Access to housing, health care and employment are massive challenges up here, and there seems a pretty clear link between the care shown to the North by the state and the attitude of some Northlanders in wanting to join the 'team of five million'.

This vaccination campaign has rolled out against a backdrop of one of the region's largest employers (the Marsden Point refinery) signalling its closure, despite pleas from the hundreds of workers for the government to somehow intervene and save their jobs.

They argue there has been no 'just transition' to a greener economy for Northland, as there has been in Taranaki or other parts of the country, and there has been no government action to prove otherwise.

The rollout has coincided with skyrocketing rates of homelessness and record numbers of tamariki living in motels.

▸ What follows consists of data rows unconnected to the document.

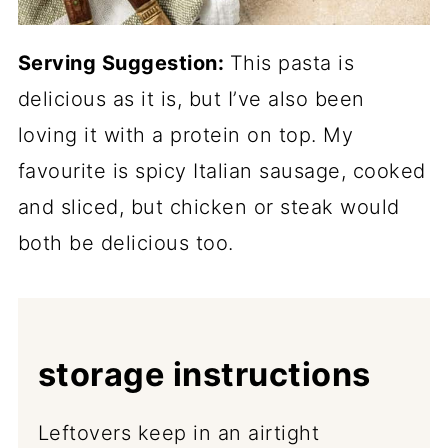
Serving Suggestion:
This pasta is
delicious as it is, but I’ve also been
loving it with a protein on top. My
favourite is spicy Italian sausage, cooked
and sliced, but chicken or steak would
both be delicious too.
storage instructions
Leftovers keep in an airtight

Vaccinations have been slow in Northland, with misinformation rife.

Vaccinations have been slow in Northland, with misinformation rife. Photo: Supplied/ Northland DHB

In Northland those whānau living in motels are not able to access the millions of dollars in 'Flexible Funding' that's being handed out elsewhere, as apparently there are no local providers.

The situation has gotten so bad that in recent weeks whānau needing motels in Northland have been told by the Ministry for Social Development that is no room left for them. Emergency housing is full and they will need to stay put (in overcrowded homes or cars), for the time being.

While there is nowhere for those families to stay, you can bet your bottom dollar there are plenty of baches and resort accommodation for out-of-towners this summer.

Northlanders, who have repeatedly had to defend their use of community checkpoints to keep communities safe from Covid-19, have also been the subject of illegal police checkpoints.

At those checkpoints, motorists (particularly Māori), were pulled over with police taking photos of their vehicles. That went on for years.

And the whole vaccine push - in fact the whole pandemic - has been unfolding while there is literally faeces running down the walls of the region's largest hospital, which is so rundown it does not meet international codes. And occasionally, its windows fall out.

So it is no surprise when some of the very people who desperately need to be protected from Covid-19 are wary of the government and the way it has treated Northland in general.

In Tai Tokerau the past 10 months are a window that give a searing glimpse of the widespread racial injustices and Treaty of Waitangi violations that have continued for the past 180 years.

None of this is an excuse for the people who continue to push anti-vax lies. They have proven to be not only wrong and selfish, but dangerous.

But maybe it does give context for the thousands of Northland people who have been hesitant in recent months.

Their fears have been stoked by a well organised and very loud movement - Steve Bannon's supporters nonetheless - and it may take time to rebuild trust in the vaccine and the government that is encouraging people to get it.

Back in March, when Northland leaders asked the government for help in combatting misinformation, the message was to wait, to be patient, it's coming.

Now, when Northland needs more time to catch up on its lagging vaccine rates and is asking the government to wait before allowing thousands of visitors to head north, it would appear there is no such patience.